Ruth Neal: Who pays for ASIC?

Dentons partner and regulation expert Ruth Neal explains how ASIC’s recently announced cost recovery framework will affect your business

Ruth Neal: Who pays for ASIC?

Dentons partner and regulation expert Ruth Neal explains how ASIC’s recently announced cost recovery framework will affect your business

ASIC’S NEW cost recovery framework, first announced by the government in April 2016, has now been finalised. From 1 July 2017, all entities regulated by ASIC will be required to pay a levy to recover the costs of ASIC’s regulatory activities for their industry sector.

The levy that applies to an entity will depend on ASIC’s regulatory costs for the industry subsector within which that entity operates, and the entity’s size and/or level of activity within that subsector.

Flat levies will be applied in subsectors where ASIC’s regulatory costs are approximately the same for each regulated entity. Graduated, or variable, levies will apply in subsectors where ASIC’s regulatory costs vary across the entities within that subsector.

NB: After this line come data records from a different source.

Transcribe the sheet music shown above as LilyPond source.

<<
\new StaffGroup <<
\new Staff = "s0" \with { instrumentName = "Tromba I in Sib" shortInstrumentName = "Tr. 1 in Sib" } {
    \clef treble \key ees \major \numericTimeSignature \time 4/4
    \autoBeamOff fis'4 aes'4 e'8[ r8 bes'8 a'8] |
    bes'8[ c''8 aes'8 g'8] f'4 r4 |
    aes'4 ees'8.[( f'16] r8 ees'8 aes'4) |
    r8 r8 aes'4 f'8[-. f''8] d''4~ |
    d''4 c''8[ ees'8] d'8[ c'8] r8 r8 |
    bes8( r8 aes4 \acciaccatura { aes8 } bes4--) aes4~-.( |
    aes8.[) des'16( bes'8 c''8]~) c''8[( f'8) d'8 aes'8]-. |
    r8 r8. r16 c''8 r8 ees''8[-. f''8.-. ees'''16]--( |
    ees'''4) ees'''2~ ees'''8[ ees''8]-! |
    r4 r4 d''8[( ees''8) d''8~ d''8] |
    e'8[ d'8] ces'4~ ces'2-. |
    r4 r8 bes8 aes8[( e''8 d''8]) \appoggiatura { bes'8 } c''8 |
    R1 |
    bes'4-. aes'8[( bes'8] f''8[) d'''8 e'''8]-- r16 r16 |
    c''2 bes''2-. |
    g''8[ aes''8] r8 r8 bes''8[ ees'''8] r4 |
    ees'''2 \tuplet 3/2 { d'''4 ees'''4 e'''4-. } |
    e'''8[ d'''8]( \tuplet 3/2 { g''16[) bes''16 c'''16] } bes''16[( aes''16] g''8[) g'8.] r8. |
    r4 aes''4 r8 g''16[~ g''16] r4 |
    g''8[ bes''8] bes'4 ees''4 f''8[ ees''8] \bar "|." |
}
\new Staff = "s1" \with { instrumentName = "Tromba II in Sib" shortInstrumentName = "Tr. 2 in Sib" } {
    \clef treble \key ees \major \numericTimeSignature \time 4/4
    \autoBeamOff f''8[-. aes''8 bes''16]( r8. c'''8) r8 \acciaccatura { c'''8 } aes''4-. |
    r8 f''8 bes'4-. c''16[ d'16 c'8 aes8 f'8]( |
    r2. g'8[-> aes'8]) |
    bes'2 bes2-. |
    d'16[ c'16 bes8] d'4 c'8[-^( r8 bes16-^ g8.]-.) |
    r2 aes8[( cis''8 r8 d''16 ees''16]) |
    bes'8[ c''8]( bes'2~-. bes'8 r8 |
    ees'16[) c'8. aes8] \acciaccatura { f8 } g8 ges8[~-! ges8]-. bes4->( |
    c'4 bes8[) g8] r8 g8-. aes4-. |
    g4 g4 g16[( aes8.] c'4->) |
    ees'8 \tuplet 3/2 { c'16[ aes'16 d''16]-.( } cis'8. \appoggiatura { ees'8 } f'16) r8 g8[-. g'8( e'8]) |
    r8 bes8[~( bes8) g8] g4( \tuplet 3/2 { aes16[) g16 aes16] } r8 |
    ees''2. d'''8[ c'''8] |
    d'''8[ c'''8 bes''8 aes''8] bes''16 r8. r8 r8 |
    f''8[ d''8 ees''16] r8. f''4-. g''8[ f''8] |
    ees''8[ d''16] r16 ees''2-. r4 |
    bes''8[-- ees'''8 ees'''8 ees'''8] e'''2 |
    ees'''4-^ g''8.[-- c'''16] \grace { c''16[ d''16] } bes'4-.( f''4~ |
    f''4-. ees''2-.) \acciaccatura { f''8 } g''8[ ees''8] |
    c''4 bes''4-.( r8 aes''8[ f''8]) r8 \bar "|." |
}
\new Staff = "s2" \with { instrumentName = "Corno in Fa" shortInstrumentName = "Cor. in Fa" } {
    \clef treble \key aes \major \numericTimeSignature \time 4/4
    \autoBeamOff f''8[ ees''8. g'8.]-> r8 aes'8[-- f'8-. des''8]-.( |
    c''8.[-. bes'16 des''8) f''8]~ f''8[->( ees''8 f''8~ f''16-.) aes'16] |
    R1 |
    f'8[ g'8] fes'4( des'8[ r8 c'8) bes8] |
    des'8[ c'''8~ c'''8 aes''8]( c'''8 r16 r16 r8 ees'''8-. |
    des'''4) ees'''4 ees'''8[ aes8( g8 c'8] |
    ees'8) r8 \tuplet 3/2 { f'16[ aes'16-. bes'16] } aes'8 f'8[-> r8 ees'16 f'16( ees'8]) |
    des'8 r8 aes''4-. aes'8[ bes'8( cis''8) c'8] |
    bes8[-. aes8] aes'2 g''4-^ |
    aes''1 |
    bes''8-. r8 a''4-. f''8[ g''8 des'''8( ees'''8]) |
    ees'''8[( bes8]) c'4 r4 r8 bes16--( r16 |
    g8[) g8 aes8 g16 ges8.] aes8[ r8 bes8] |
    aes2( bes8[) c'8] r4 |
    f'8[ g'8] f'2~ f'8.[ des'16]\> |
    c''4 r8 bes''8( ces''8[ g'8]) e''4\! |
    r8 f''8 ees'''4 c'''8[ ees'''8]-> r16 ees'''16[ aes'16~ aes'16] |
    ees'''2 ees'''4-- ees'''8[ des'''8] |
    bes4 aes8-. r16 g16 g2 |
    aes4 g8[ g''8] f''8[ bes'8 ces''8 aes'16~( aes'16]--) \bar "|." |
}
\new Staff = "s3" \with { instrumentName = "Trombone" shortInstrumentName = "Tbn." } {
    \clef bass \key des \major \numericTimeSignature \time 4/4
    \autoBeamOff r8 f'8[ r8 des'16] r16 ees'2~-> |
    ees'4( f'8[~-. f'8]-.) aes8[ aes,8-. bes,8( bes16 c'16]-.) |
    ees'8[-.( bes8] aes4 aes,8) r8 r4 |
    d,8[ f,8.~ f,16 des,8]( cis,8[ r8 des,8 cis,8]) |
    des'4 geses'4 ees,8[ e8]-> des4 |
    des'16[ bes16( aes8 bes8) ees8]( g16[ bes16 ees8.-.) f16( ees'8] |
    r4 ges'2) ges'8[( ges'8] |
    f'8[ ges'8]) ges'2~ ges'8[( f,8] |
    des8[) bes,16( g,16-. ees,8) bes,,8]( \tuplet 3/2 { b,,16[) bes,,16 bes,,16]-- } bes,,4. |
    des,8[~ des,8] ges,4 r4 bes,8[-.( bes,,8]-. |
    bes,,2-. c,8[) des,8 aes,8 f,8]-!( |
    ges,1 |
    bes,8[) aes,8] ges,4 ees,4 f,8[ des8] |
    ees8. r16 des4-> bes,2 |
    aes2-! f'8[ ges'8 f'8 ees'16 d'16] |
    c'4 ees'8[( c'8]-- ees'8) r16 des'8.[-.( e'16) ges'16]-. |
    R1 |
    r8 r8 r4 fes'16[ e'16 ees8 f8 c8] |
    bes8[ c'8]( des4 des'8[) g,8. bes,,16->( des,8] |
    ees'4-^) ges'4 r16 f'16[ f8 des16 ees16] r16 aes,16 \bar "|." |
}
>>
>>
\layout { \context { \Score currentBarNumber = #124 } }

ASIC has indicated that the first invoices in relation to regulatory services provided in the 2017/18 financial year will be issued in January 2019.

Who in the credit industry is affected?
The regime establishes subsectors for ‘credit intermediaries’ and ‘credit providers’.

The credit intermediaries subsector is made up of all entities that hold an Australian credit licence authorising them to engage in credit activities other than as credit providers. The majority of these entities will be finance brokers. However, servicers and other licensed intermediaries will also be levied under this subsector.

The subsector for credit providers covers all credit licensees who are authorised to engage in credit activities as credit providers.

These will include lenders, as well as credit licensees who conduct other types of business but also hold credit provider authorisation under their licences.

How does the levy apply to credit intermediaries?
The levy applying to credit intermediaries will be $1,000 plus a variable amount calculated by reference to the number of credit representatives the entity had at the end of the relevant financial year as a proportion of all credit representatives in the subsector. If the credit intermediary has appointed no credit representatives, a flat levy of $1,000 is payable.

This approach means that the way ASIC’s costs are attributed will vary depending on how a credit intermediary’s business is structured. For example, an aggregator whose members are appointed as the aggregator’s credit representatives will pay a graduated levy according to the number of those members. However, an aggregator whose members hold their own Australian credit licence will pay only the flat levy, and each of that aggregator’s broker members will be required to pay their own levy as a licensee.

It will be interesting to see whether this difference results in aggregators with credit representatives charging a fee to their broker members in order to recoup the levy they have paid for them.

How does the levy apply to lenders?
All credit providers have to pay a minimum levy of $2,000. A credit provider that provided more than $100m under credit contracts in the financial year will be required to pay an additional amount calculated by reference to that credit provider’s share of the total value of credit contracts above $100m provided by the subsector in the financial year.

Small-amount credit contracts are excluded from the above calculations. Lenders that provide credit under small-amount credit contracts are separately levied in that capacity, by reference to their share of the total value of small-amount credit contracts provided by that subsector.

Credit licensees may wish to review their authorisations with a view to rationalising any that are no longer required

How does the levy apply to an entity with authorisation to act as both a credit provider and a broker?
An entity that falls within multiple subsectors will be levied for each of those subsectors.

Accordingly, a broker with authorisation to also act as a lender will pay an additional $2,000 as a minimum levy to retain that authorisation, and an additional levy if it makes loans in excess of $100m in a financial year. A lender that also holds a broking authorisation will pay an additional $1,000, plus an amount for each of its credit representatives.

Credit licensees may, therefore, wish to review their authorisations with a view to rationalising any that are no longer required.


Ruth Neal is a partner in Dentons’ (previously Gadens’) Financial Products and Services team. She specialises in consumer credit, financial services regulation, licensing, privacy and credit reporting, anti-money laundering, payment systems and unfair contract terms.